Homemade Mac -N- Cheese





 Mac -N- Cheese...it's synonymous with 'comfort food'. After a long day or a long week, you're not thinkin' about carrot sticks. You know what I'm talkin' about. It's pasta and a lot of dairy products.  But wait, isn't "comfort food" just another way to say "emotional eating"?  So why is comfort food so good and emotional eating so bad? Let's pretend I didn't just type that and eat this homemade mac-n-cheese anyway.

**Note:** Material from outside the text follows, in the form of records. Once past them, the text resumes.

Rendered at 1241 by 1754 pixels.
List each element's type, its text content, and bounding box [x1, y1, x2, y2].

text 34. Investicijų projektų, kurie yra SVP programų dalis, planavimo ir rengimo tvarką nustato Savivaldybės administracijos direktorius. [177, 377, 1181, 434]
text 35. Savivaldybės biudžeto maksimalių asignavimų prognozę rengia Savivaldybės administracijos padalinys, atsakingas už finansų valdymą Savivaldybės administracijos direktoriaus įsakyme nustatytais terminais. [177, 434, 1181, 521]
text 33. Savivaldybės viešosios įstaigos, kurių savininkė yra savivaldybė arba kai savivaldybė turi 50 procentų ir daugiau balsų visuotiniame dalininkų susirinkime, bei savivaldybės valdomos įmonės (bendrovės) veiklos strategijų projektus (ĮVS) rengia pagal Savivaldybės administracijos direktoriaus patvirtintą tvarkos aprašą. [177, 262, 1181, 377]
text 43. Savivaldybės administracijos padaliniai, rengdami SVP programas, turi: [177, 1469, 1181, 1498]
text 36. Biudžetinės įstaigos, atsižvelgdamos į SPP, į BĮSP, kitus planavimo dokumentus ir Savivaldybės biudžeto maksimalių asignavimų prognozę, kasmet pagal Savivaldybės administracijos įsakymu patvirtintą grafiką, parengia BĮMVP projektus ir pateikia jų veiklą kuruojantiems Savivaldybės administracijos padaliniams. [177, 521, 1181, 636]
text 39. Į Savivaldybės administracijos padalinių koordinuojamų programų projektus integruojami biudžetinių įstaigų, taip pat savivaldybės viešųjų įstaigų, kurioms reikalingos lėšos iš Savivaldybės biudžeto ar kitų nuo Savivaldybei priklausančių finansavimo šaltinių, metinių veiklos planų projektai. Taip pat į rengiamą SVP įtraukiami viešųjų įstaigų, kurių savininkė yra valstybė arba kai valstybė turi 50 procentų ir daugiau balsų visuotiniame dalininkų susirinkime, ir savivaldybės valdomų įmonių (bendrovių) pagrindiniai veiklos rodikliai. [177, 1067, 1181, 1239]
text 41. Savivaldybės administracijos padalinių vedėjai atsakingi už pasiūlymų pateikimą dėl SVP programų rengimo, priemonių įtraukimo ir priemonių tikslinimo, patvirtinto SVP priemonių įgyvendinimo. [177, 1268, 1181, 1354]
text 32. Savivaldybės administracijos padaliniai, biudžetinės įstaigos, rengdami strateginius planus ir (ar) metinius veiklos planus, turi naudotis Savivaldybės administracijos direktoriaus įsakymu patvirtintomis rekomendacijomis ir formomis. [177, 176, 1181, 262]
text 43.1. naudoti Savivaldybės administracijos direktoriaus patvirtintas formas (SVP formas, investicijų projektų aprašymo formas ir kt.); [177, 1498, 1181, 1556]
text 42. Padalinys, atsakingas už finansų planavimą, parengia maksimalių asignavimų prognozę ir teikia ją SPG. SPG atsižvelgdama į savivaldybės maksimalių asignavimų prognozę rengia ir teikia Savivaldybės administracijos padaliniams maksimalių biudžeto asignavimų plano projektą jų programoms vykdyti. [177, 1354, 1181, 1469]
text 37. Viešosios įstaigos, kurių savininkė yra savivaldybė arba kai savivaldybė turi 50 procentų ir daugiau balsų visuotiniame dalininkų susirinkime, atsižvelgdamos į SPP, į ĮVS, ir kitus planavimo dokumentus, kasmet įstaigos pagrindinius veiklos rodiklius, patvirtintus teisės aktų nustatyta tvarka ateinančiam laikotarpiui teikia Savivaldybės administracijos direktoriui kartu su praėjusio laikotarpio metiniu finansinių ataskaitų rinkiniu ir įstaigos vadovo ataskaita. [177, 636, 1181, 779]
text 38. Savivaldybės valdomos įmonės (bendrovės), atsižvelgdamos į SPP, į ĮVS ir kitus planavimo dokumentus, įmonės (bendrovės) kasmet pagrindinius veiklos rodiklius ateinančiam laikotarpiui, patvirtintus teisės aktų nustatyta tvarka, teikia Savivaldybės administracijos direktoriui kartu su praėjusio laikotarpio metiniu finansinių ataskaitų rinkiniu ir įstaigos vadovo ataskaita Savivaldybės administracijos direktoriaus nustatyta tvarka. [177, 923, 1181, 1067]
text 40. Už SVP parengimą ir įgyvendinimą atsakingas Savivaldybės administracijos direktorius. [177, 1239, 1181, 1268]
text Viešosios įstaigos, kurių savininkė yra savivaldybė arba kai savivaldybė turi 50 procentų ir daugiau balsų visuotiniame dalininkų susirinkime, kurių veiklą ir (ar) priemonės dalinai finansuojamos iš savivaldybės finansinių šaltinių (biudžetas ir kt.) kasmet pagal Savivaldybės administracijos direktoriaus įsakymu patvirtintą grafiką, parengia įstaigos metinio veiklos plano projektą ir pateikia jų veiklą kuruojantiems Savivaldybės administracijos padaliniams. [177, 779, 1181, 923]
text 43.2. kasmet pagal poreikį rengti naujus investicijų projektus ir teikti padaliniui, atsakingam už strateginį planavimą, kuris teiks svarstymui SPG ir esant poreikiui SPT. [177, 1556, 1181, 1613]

We could make ourselves feel less guilty by serving it with a gigantic salad.




When I am making this for just our family, I cut the recipe in half. This recipe makes a great side dish at a party or bbq too. 
Ingredients:
  • 1/2 cup butter
  • 1/2 cup flour
  • 2 teaspoons salt
  • 1/8 teaspoon cayenne pepper or more to taste(optional)
  • fresh ground black pepper to taste--I like a lot 
  • 2 cups milk
  • 2 cups half and half   
  • 1 lb. Cavatappi pasta cooked--or whatever tube pasta you have in the pantry (pictured with Penne)
  • 16 oz shredded super sharp cheese* (4 cups) reserve 1/2 to 1 cup for the top
    • 2 cups supre sharp cheese
    • 1 1/2 cup parmesan
    • 1/2 cup asiago

Directions:
  1. Preheat oven to 350 
  2. Cook pasta according to package directions and drain well
  3. Meanwhile, in a medium saucepan, melt butter.
  4. Stir in flour whisking until smooth. add salt, pepper, cayenne (if using), half and half and milk.
  5. Stir over medium heat until smooth and very warm.
  6. add cheese. stir until melted and smooth and thickened. 
  7. Pour over cooked Cavatappi pasta and toss to coat
  8. put in a buttered 9x13 casserole dish and top with reserved 1/2 to 1 cup cheese
  9. bake for 30 minutes at 350
  10. serve immediately. 

*I like to use sharp cheese imported from Ireland
It's so good to mix in a couple different kinds of cheese too like parmesan and asiago, but you can just use whatever combination of whatever you have on hand. be creative!